Despite the obvious motor and sensory impairments, SCIs are responsible for multiple secondary medical complication such as neuropathic pain, sexual function, bladder and bowel function, autonomic dysreflexia, and more. The prevalence of neuropathic pain in SCI patients ranges between 50%-80% within a year post injury and is always placed at the top three symptoms as to the level it impedes their life quality. Despite recent advancements in our understanding of pain mechanisms, an efficient and reliable treatment regimen for neuropathic pain after SCI does not exist. The efficacy of various treatment schemes is highly variable, and they are often presented with considerable side effects with the most important being the development of opioid addiction. Recent reports suggest the early diagnosis of neuropathic pain as the most effective “treatment” since neuropathic pain symptoms can become unmanageable if not targeted early. Thus, discoveries of biomarkers for prediction of neuropathic pain development and non-opioid drugs are the most important research problems in the field of SCI and neuropathic pain.

Our proposal has two main goals.
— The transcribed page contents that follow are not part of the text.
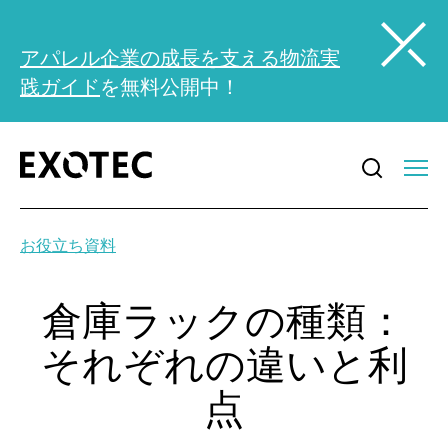
アパレル企業の成長を支える物流実
践ガイド
を無料公開中！
お役立ち資料
倉庫ラックの種類：
それぞれの違いと利
点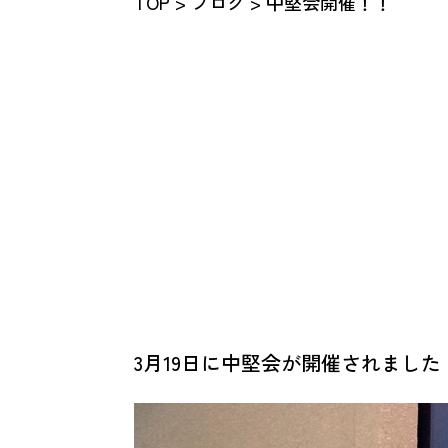
TOP
>
ブログ
> 中堅会開催！！
3月19日に中堅会が開催されました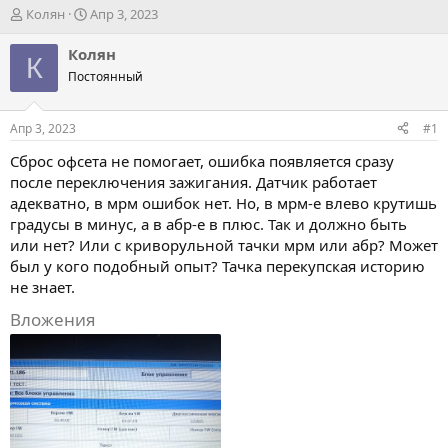
А
Д
Колян
Апр 3, 2023
в
а
т
т
Колян
К
о
а
Постоянный
р
н
т
а
е
ч
Апр 3, 2023
#1
м
а
ы
л
Сброс офсета не помогает, ошибка появляется сразу
а
после переключения зажигания. Датчик работает
адекватно, в мрм ошибок нет. Но, в мрм-е влево крутишь
градусы в минус, а в абр-е в плюс. Так и должно быть
или нет? Или с криворульной тачки мрм или абр? Может
был у кого подобный опыт? Тачка перекупская историю
не знает.
Вложения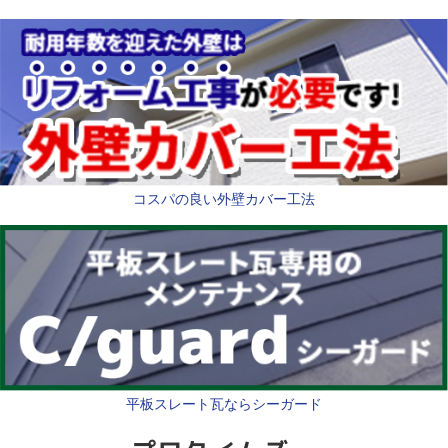
コスパの良い外壁カバー工法
平板スレート瓦ならシーガード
First, to develop a prognostic model for neuropathic pain development 6 and/or 12 months after SCI using acutely data collected during the hospital stay after the SCI. Second, to identify systemic gene expression patterns in the white blood cells (WBC) of chronic SCI patients that are enriched in those who experience neuropathic pain and use these patterns to computationally predict and validate in vitro of known chemical non-opioid compounds that target them. To achieve that we propose three specific aims:

In Aim 1, we will take advantage of the large database of acute human SCI data assembled by our team during our prospective clinical study (TRACK-SCI). We have enrolled over 200 SCI patients, and the study is still ongoing. The clinical database consists of up to 22,000 acute care data for each patient, expression levels of 17,000 genes in white blood cells within 24 hours post injury, and over 500 unique blood tests (blood counts, metabolic and biochemical panels, etc.) across all patients during their hospital stay. Following previous successful attempts of our team we will apply machine learning approaches to harness these large datasets and create a mathematical model that predicts the development of neuropathic pain at 6 and/or 12 months post SCI. Our findings will be validated using additional data collected at three other TRACK-SCI sites (University of California San Francisco, Fresno, Ohio State University, and University of Washington).
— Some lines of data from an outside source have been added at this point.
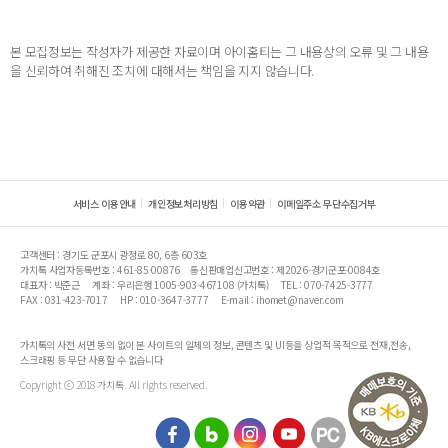
본 모집정보는 작성자가 제공한 자료이며 아이홈티는 그 내용상의 오류 및 그 내용
을 신뢰하여 취해진 조치에 대해서는 책임을 지지 않습니다.
서비스 이용안내
개인정보처리방침
이용약관
이메일주소 무단수집거부
고객센터 : 경기도 군포시 광정로 80, 6층 603호
가치톡 사업자등록번호 : 461-85-00876
통신판매업신고번호 : 제2026-경기군포-0084호
대표자 : 박준근
계좌 : 우리은행 1005-903-467108 (가치톡)
TEL : 070-7425-3777
FAX : 031-423-7017
HP : 010-3647-3777
E-mail : ihomet@naver.com
가치톡의 사전 서면 동의 없이 본 사이트의 일체의 정보, 콘텐츠 및 UI등을 상업적 목적으로 전재,전송,
스크래핑 등 무단 사용할 수 없습니다
Copyright ⓒ 2018 가치톡. All rights reserved.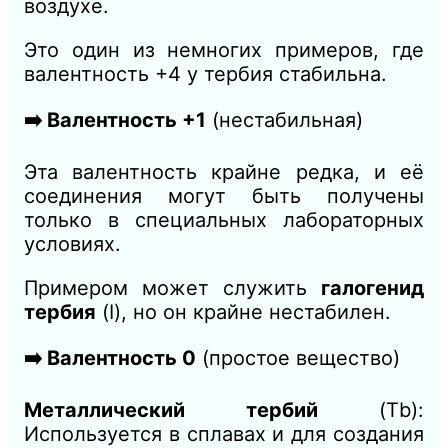
воздухе.
Это один из немногих примеров, где
валентность +4 у тербия стабильна.
➡️ Валентность +1
(нестабильная)
Эта валентность крайне редка, и её
соединения могут быть получены
только в специальных лабораторных
условиях.
Примером может служить
галогенид
тербия
(I), но он крайне нестабилен.
➡️ Валентность 0
(простое вещество)
Металлический тербий
(Tb):
Используется в сплавах и для создания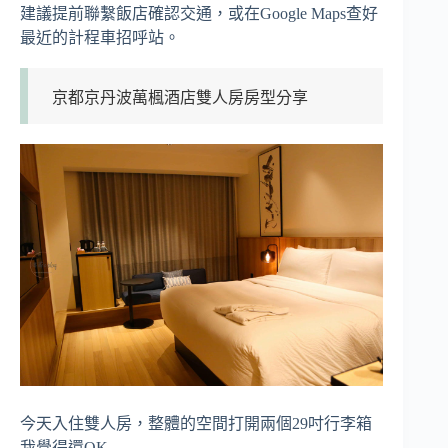
建議提前聯繫飯店確認交通，或在Google Maps查好
最近的計程車招呼站。
京都京丹波萬楓酒店雙人房房型分享
今天入住雙人房，整體的空間打開兩個29吋行李箱
我覺得還OK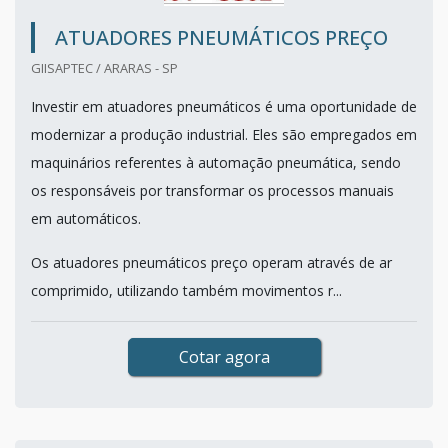
ATUADORES PNEUMÁTICOS PREÇO
GIISAPTEC / ARARAS - SP
Investir em atuadores pneumáticos é uma oportunidade de
modernizar a produção industrial. Eles são empregados em
maquinários referentes à automação pneumática, sendo
os responsáveis por transformar os processos manuais
em automáticos.
Os atuadores pneumáticos preço operam através de ar
comprimido, utilizando também movimentos r...
Cotar agora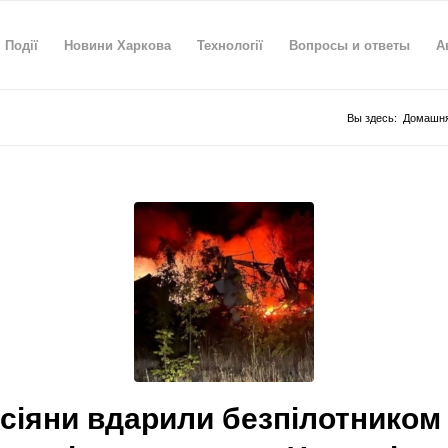
Події
Новини Харкова
Технології
Вопросы и ответы
А
Вы здесь:
Домашня
сіяни вдарили безпілотником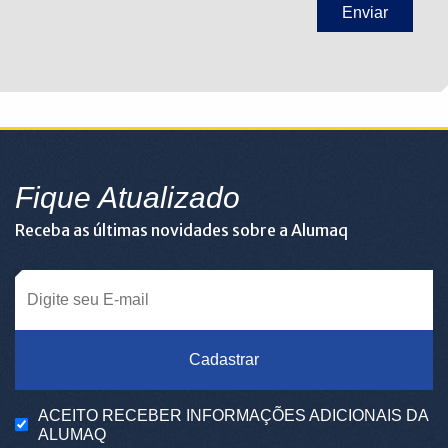
Fique Atualizado
Receba as últimas novidades sobre a Alumaq
Cadastrar
ACEITO RECEBER INFORMAÇÕES ADICIONAIS DA
ALUMAQ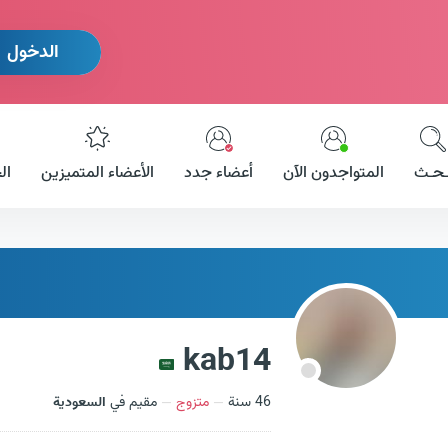
الدخول
ـحـث
المتواجدون الآن
أعضاء جدد
الأعضاء المتميزين
ال
kab14
46 سنة
متزوج
مقيم في
السعودية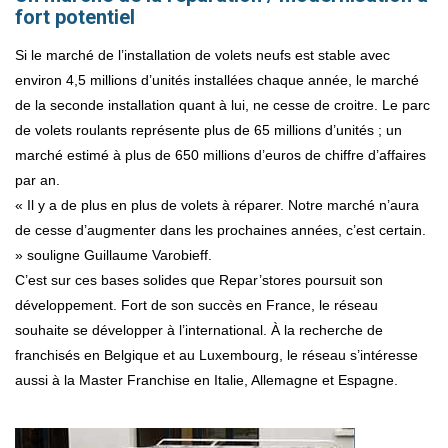
fort potentiel
Si le marché de l’installation de volets neufs est stable avec
environ 4,5 millions d’unités installées chaque année, le marché
de la seconde installation quant à lui, ne cesse de croitre. Le parc
de volets roulants représente plus de 65 millions d’unités ; un
marché estimé à plus de 650 millions d’euros de chiffre d’affaires
par an.
« Il y a de plus en plus de volets à réparer. Notre marché n’aura
de cesse d’augmenter dans les prochaines années, c’est certain.
» souligne Guillaume Varobieff.
C’est sur ces bases solides que Repar’stores poursuit son
développement. Fort de son succès en France, le réseau
souhaite se développer à l’international. À la recherche de
franchisés en Belgique et au Luxembourg, le réseau s’intéresse
aussi à la Master Franchise en Italie, Allemagne et Espagne.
In Aim 2, we will use RNAseq data from WBCs of chronic SCI patients and using gene co- expression network analysis we will identify gene modules that are highly enriched in the subgroup of SCI patients that experience neuropathic pain. These gene modules will be used as input in the CMap platform developed by the BROAD Institute which predicts chemical compounds that can reverse the expression patterns.
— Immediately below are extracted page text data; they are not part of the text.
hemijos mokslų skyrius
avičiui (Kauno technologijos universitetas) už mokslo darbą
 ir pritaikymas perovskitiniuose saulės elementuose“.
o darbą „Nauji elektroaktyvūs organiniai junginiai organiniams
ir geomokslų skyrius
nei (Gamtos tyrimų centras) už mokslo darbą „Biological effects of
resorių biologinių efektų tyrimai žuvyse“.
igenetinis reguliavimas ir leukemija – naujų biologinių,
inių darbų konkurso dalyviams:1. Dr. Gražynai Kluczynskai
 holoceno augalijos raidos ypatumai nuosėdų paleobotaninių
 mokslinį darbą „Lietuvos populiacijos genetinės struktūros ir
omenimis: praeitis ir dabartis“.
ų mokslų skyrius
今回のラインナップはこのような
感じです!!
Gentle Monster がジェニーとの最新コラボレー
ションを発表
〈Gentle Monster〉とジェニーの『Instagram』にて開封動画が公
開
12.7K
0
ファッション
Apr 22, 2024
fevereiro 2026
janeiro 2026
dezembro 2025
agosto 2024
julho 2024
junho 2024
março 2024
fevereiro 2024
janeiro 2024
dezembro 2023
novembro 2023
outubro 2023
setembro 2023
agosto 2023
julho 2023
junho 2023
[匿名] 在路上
Lastly in Aim 3, we will validate the top ranked compounds predicted from CMap in an in vitro human primary leukocyte culture. WBCs from chronic SCI patients experiencing neuropathic pain will be isolated, cultivated, and treated with the predicted compounds for 24 hours. At 24 hours, total RNA extracted the gene expression levels will be measured by qPCR. Compounds that confirm the CMap prediction and reverse the expression pattern will be great candidates for further studies and even clinical trials in the future.